Once upon a time, I got a job working internal helpdesk at a marketing company. I was one of three people. I wasn’t the techiest person, but it wasn’t particularly difficult-- most problems could be solved by deleting cookies, or explaining how the address bar worked, or explaining to people they needed a real desktop computer and not an e-machine, because this was about the time of the dot-com bust, and our field employees were work-at-home types and not very tech-savvy.
An older gentleman stopped by my cubicle one day to talk to me about my job. Did it take much time? Was it particularly difficult? And I answered his questions honestly-- no, the usual workload wasn’t that bad, and the questions weren’t that difficult. The hardest time came when the servers were down on our side, and we had to return 30 or 40 calls from people who couldn’t upload their reports and ask them to try again after a certain time. That sort of thing.
They decided, as a cost-cutting measure, to cut the internal helpdesk from three down to two. And because I was the least-techy of them, and because I had only been there about five months, I was the one who was laid off.

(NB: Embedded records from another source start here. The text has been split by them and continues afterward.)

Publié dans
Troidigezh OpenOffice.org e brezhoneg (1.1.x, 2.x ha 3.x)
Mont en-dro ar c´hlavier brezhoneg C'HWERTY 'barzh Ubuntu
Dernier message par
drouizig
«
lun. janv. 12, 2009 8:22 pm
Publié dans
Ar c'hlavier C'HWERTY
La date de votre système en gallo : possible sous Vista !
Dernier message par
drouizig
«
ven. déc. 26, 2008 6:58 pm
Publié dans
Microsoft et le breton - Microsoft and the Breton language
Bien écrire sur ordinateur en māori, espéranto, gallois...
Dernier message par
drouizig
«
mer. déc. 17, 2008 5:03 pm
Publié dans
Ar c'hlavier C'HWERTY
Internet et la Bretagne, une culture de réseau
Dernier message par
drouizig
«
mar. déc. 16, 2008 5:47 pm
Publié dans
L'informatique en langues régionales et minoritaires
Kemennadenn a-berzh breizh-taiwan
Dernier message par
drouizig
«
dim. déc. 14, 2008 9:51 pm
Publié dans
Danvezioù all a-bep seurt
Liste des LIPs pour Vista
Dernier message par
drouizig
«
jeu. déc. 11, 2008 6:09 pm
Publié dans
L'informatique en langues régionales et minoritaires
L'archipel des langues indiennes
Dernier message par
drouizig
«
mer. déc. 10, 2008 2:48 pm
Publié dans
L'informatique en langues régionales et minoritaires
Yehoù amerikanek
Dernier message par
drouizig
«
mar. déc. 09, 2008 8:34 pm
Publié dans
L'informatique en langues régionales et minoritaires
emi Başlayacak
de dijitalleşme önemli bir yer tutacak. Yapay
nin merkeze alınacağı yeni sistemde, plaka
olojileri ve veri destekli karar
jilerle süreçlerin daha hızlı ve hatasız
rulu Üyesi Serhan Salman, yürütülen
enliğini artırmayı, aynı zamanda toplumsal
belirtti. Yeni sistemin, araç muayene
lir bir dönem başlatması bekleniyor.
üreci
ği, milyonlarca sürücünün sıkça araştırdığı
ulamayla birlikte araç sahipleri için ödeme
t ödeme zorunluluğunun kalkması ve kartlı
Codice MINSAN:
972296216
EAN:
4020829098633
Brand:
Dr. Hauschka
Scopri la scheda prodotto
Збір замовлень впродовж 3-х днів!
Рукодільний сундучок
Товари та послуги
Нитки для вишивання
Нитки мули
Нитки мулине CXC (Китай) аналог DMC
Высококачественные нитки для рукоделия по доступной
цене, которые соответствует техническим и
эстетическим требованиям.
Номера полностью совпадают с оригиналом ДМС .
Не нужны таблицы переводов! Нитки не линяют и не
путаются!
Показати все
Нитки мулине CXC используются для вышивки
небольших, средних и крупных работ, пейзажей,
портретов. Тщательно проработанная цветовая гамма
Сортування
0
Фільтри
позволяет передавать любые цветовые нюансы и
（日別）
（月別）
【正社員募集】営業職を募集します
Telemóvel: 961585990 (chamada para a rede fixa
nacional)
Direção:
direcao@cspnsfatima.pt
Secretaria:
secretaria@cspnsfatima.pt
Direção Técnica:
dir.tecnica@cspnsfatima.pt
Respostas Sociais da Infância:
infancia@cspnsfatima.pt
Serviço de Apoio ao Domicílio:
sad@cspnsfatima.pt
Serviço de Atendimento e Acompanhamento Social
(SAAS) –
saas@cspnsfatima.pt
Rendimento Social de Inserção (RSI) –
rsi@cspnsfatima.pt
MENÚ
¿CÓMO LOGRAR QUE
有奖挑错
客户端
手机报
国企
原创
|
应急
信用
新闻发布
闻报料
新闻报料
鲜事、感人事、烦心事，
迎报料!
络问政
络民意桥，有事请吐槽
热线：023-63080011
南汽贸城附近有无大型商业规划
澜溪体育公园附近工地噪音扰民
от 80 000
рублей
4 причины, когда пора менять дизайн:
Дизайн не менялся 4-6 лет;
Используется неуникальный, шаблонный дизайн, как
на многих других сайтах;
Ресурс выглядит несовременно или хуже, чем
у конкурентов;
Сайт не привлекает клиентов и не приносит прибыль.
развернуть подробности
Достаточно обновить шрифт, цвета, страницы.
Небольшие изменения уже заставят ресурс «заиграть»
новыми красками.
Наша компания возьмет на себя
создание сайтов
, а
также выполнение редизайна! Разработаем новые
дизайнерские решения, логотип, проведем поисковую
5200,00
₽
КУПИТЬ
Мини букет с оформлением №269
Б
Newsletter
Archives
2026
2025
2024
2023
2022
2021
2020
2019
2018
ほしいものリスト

A number of people in my social circle worked there, which was how I got the job in the first place. I ran into one of them, who had stayed on, about six or seven months later, and we were chatting about how things were these days. A bunch of people had hated the restructuring and had jumped ship in favor of places like Microsoft. As for the help desk, they were now up to four employees— they ended up having to hire two people to replace me.